21 March, 2002: The Arts of Deception
P.T. Barnum is probably best known today for being one of the founders of the Barnum & Bailey Circus and the man to whom the quote "There's a sucker born every minute" is attributed. But Barnum was a hugely popular and successful showman who made money off a vast spectrum of exhibits. James W. Cook's The Arts of Deception: Playing with Fraud in the Age of Barnum contends that as mass entertainment was beginning to develop in the nineteenth century, Barnum (always with a sense for what the public wanted) realized that ambiguity was something that could be sold.
The Arts of Deception looks at two exhibits by Barnum (the Fiji Mermaid and "What Is It?"), the chess-playing Turk, stage magic, and trompe l'oeil art as examples of wildly successful popular entertainment in which audiences were called upon to make up their own minds about the truth and falsehood of what they saw. Barnum, Johann Maelzel (the Turk's owner), and the others who stood to profit from the arts of deception saw that by intentionally creating confusion, debate, and even scandal around their exhibitions, they could draw a larger paying crowd, all agog to figure out the real story behind what they saw.
Cook's prose is dry and endnote-heavy, which is to be expected; this is, after all, a serious academic work. But I found it easy reading and terrifically fun. I love reading about con artists; even if stage magic and paintings designed to fool exhibition-goers aren't con games, the appeal is much the same. (And it was probably that appeal that set so many people walking through a St. Louis exhibition to arguing about whether they were seeing a door with hunting gear hanging from it or only a still life of same.) Promoters, particularly the masterful Barnum, would plant leads in obliging local papers specifically to whip up discussion of whether their marvels were real or fake and, if fake, how the deception was carried of.
And from within this narrow focus, there's much to be said about American culture, from Barnum's toying with racial stereotypes held by various groups of white Americans ("What Is It?", exhibited as some sort of man-savage, was in fact a microcephalic black man) to the local propagandizing that Maetzel used to help stir public fascination his Turk (which had a full-sized chess master within, regardless of what Poe thought) to the winking assistance newspapers gave the promoters to the horrific North and South culture clash when Barnum's Feejee Mermaid was exhibited in Charleston. (The gentlemen of South Carolina took truth a bit less playfully than those in New York; Barnum's partner was challenged to a duel and run out of town.)
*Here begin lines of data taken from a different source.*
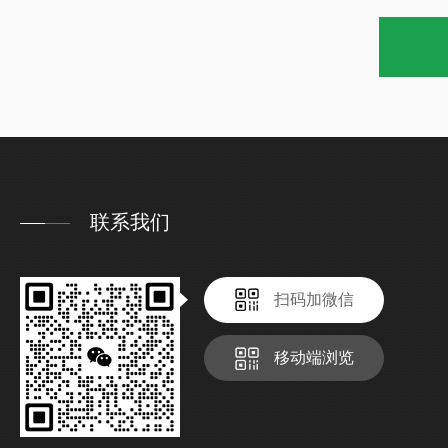
联系我们
扫码加微信
移动端浏览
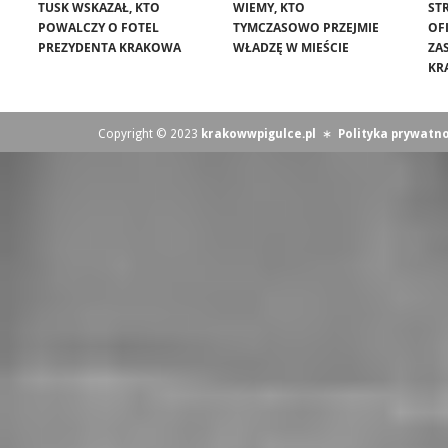
TUSK WSKAZAŁ, KTO
WIEMY, KTO
ST
POWALCZY O FOTEL
TYMCZASOWO PRZEJMIE
OF
PREZYDENTA KRAKOWA
WŁADZĘ W MIEŚCIE
ZA
KR
Copyright © 2023
krakowwpigulce.pl
∗
Polityka prywatno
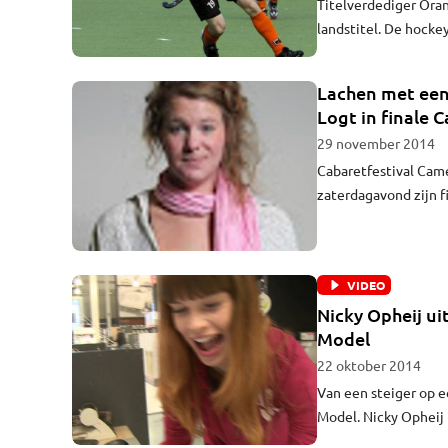
Titelverdediger Oran
landstitel. De hocke
4-1 van Amsterdam.
Lachen met een
Logt in finale 
29 november 2014
Cabaretfestival Came
zaterdagavond zijn fi
Roosendaal zijn twee 
VIDEO
Nicky Opheij ui
Model
22 oktober 2014
Van een steiger op 
Model. Nicky Opheij 
ze in de finale van 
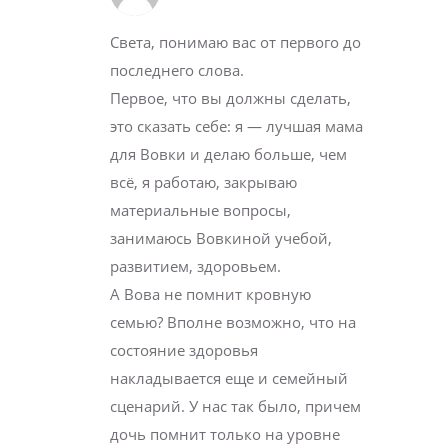
Света, понимаю вас от первого до
последнего слова.
Первое, что вы должны сделать,
это сказать себе: я — лучшая мама
для Вовки и делаю больше, чем
всё, я работаю, закрываю
материальные вопросы,
занимаюсь Вовкиной учебой,
развитием, здоровьем.
А Вова не помнит кровную
семью? Вполне возможно, что на
состояние здоровья
накладывается еще и семейный
сценарий. У нас так было, причем
дочь помнит только на уровне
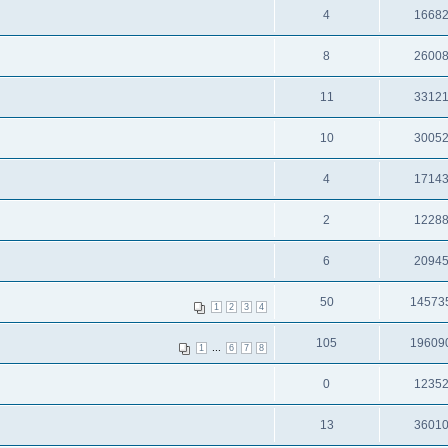
4
1668
8
2600
11
3312
10
3005
4
1714
2
1228
6
2094
50
14573
1
2
3
4
105
19609
...
1
6
7
8
0
1235
13
3601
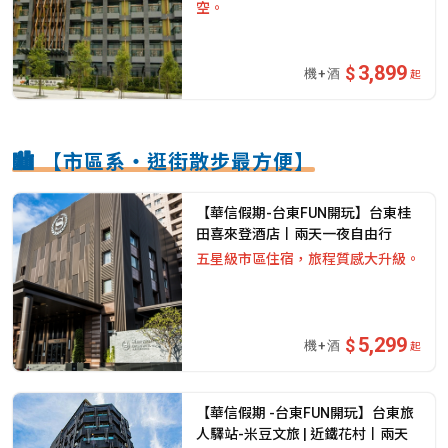
空。
3,899
起
🏙️ 【市區系・逛街散步最方便】
【華信假期-台東FUN開玩】台東桂
田喜來登酒店丨兩天一夜自由行
五星級市區住宿，旅程質感大升級。
5,299
起
【華信假期 -台東FUN開玩】台東旅
人驛站-米豆文旅 | 近鐵花村丨兩天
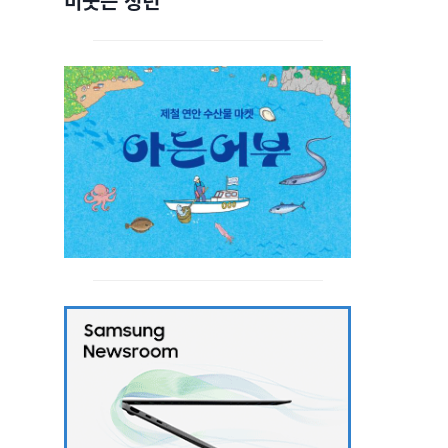
비웃는 청년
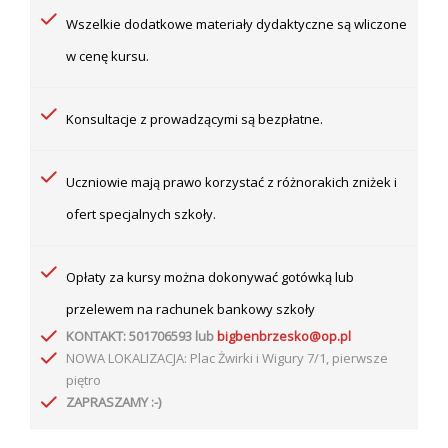
Wszelkie dodatkowe materiały dydaktyczne są wliczone
w cenę kursu.
Konsultacje z prowadzącymi są bezpłatne.
Uczniowie mają prawo korzystać z różnorakich zniżek i
ofert specjalnych szkoły.
Opłaty za kursy można dokonywać gotówką lub
przelewem na rachunek
bankowy szkoły
KONTAKT: 501706593 lub
bigbenbrzesko@op.pl
NOWA LOKALIZACJA: Plac Żwirki i Wigury 7/1, pierwsze
piętro
ZAPRASZAMY :-)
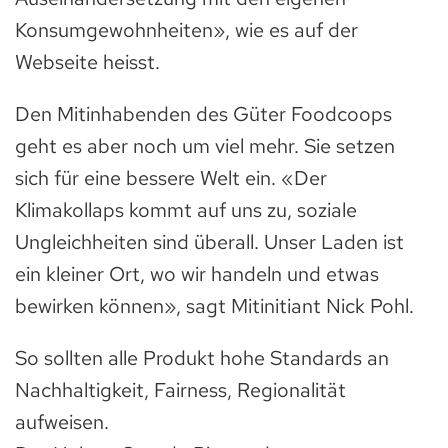
Konsumgewohnheiten», wie es auf der
Webseite heisst.
Den Mitinhabenden des Güter Foodcoops
geht es aber noch um viel mehr. Sie setzen
sich für eine bessere Welt ein. «Der
Klimakollaps kommt auf uns zu, soziale
Ungleichheiten sind überall. Unser Laden ist
ein kleiner Ort, wo wir handeln und etwas
bewirken können», sagt Mitinitiant Nick Pohl.
So sollten alle Produkt hohe Standards an
Nachhaltigkeit, Fairness, Regionalität
aufweisen.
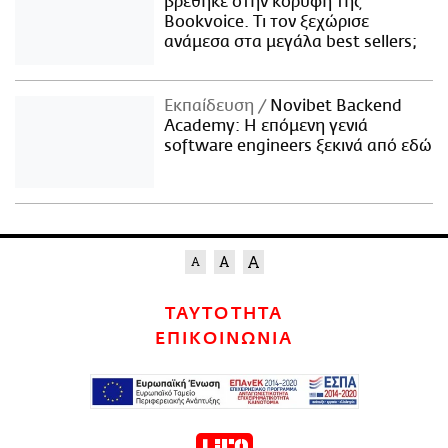
βρέθηκε στην κορυφή της
Bookvoice. Τι τον ξεχώρισε
ανάμεσα στα μεγάλα best sellers;
Εκπαίδευση
Novibet Backend
Academy: Η επόμενη γενιά
software engineers ξεκινά από εδώ
ΤΑΥΤΟΤΗΤΑ
ΕΠΙΚΟΙΝΩΝΙΑ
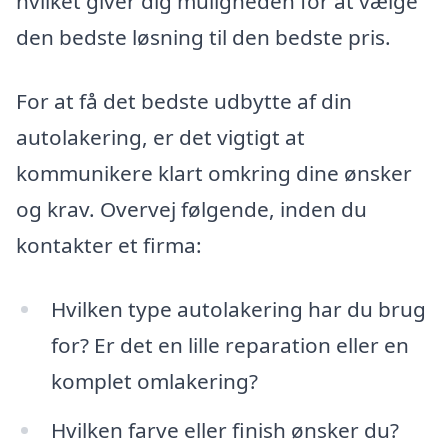
hvilket giver dig muligheden for at vælge
den bedste løsning til den bedste pris.
For at få det bedste udbytte af din
autolakering, er det vigtigt at
kommunikere klart omkring dine ønsker
og krav. Overvej følgende, inden du
kontakter et firma:
Hvilken type autolakering har du brug
for? Er det en lille reparation eller en
komplet omlakering?
Hvilken farve eller finish ønsker du?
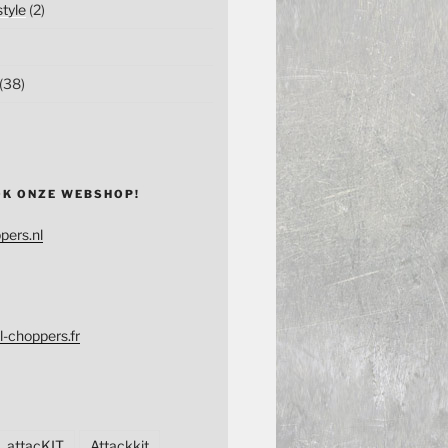
tyle
(2)
(38)
OK ONZE WEBSHOP!
pers.nl
l-choppers.fr
attacKIT
Attackkit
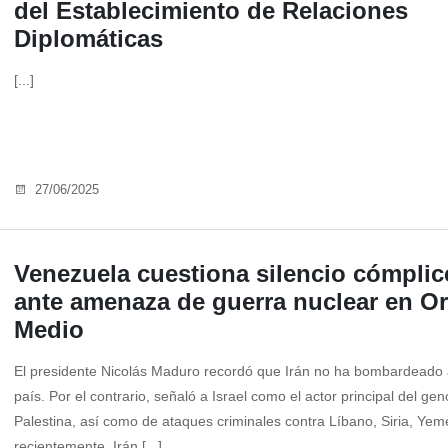
del Establecimiento de Relaciones
Diplomáticas
[...]
27/06/2025
Venezuela cuestiona silencio cómplic
ante amenaza de guerra nuclear en Or
Medio
El presidente Nicolás Maduro recordó que Irán no ha bombardeado 
país. Por el contrario, señaló a Israel como el actor principal del gen
Palestina, así como de ataques criminales contra Líbano, Siria, Yem
recientemente, Irán [...]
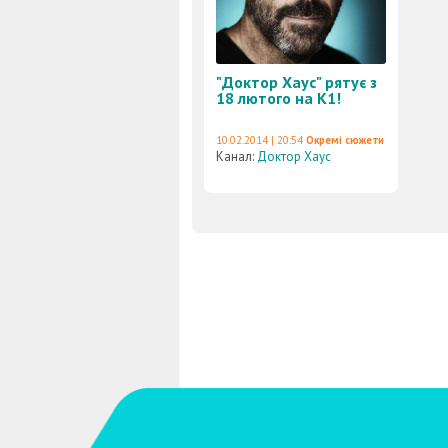
"Доктор Хаус" рятує з
18 лютого на К1!
10.02.2014 | 20:54
Окремі сюжети
Канал:
Доктор Хаус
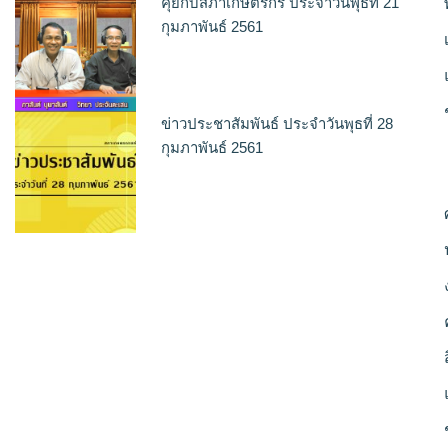
คุยกับสภาเกษตรกร ประจำวันพุธที่ 21
กุมภาพันธ์ 2561
ข่าวประชาสัมพันธ์ ประจำวันพุธที่ 28
กุมภาพันธ์ 2561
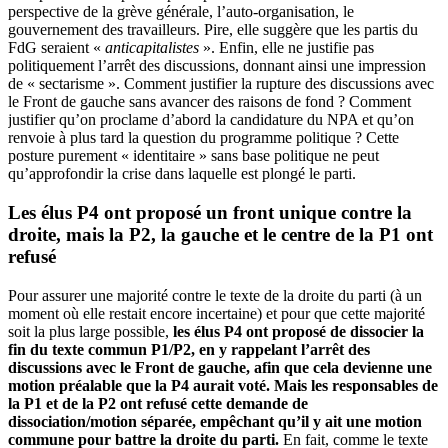
perspective de la grève générale, l’auto-organisation, le
gouvernement des travailleurs. Pire, elle suggère que les partis du
FdG seraient «
anticapitalistes
». Enfin, elle ne justifie pas
politiquement l’arrêt des discussions, donnant ainsi une impression
de « sectarisme ». Comment justifier la rupture des discussions avec
le Front de gauche sans avancer des raisons de fond ? Comment
justifier qu’on proclame d’abord la candidature du NPA et qu’on
renvoie à plus tard la question du programme politique ? Cette
posture purement « identitaire » sans base politique ne peut
qu’approfondir la crise dans laquelle est plongé le parti.
Les élus P4 ont proposé un front unique contre la
droite, mais la P2, la gauche et le centre de la P1 ont
refusé
Pour assurer une majorité contre le texte de la droite du parti (à un
moment où elle restait encore incertaine) et pour que cette majorité
soit la plus large possible,
les élus P4 ont proposé de dissocier la
fin du texte commun P1/P2, en y rappelant l’arrêt des
discussions avec le Front de gauche, afin que cela devienne une
motion préalable que la P4 aurait voté. Mais les responsables de
la P1 et de la P2 ont refusé cette demande de
dissociation/motion séparée, empêchant qu’il y ait une motion
commune pour battre la droite du parti.
En fait, comme le texte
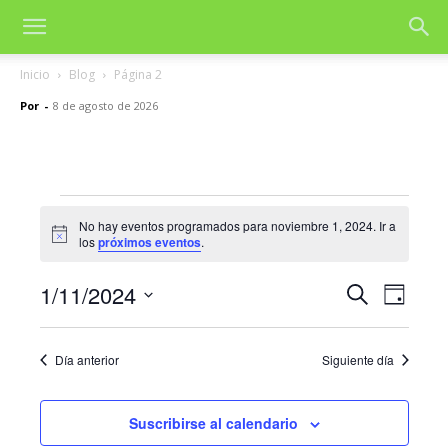
Inicio
Blog
Página 2
Por
-
8 de agosto de 2026
Eventos
No hay eventos programados para noviembre 1, 2024. Ir a
Aviso
los
próximos eventos
.
en
noviembre
1/11/2024
Nave
Navegac
Buscar
Día
de
Selecciona
1,
de
la
vista
Día anterior
Siguiente día
fecha.
2024
búsqued
de
y
Even
Suscribirse al calendario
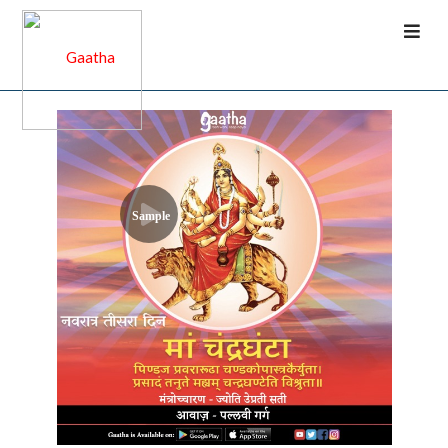
Sample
For what it's worth, Barnum didn't say that there was a sucker born every minute. The person who said that was one of Barnum's numerous rivals, David Hannum, owner of the Cardiff Giant. In an inicident which doesn't make it into Cook's book, but certainly could have, Barnum's bid to purchase the Giant failed, so he simply had some sculptors make one for him. He then exhibited that as the original and let it be known that Hannum's was a fake. Hannum promptly sued, only to have his case tossed out when the original Cardiff Giant was itself revealed to be a fake; Barnum had triumphed over yet another adversary and probably laughed about it all the way to the bank. Cook shows that this story is not as unusual as one might have thought; for over a hundred and fifty years, American popular entertainment has relied on a sucker being born every minute -- and two to fleece him.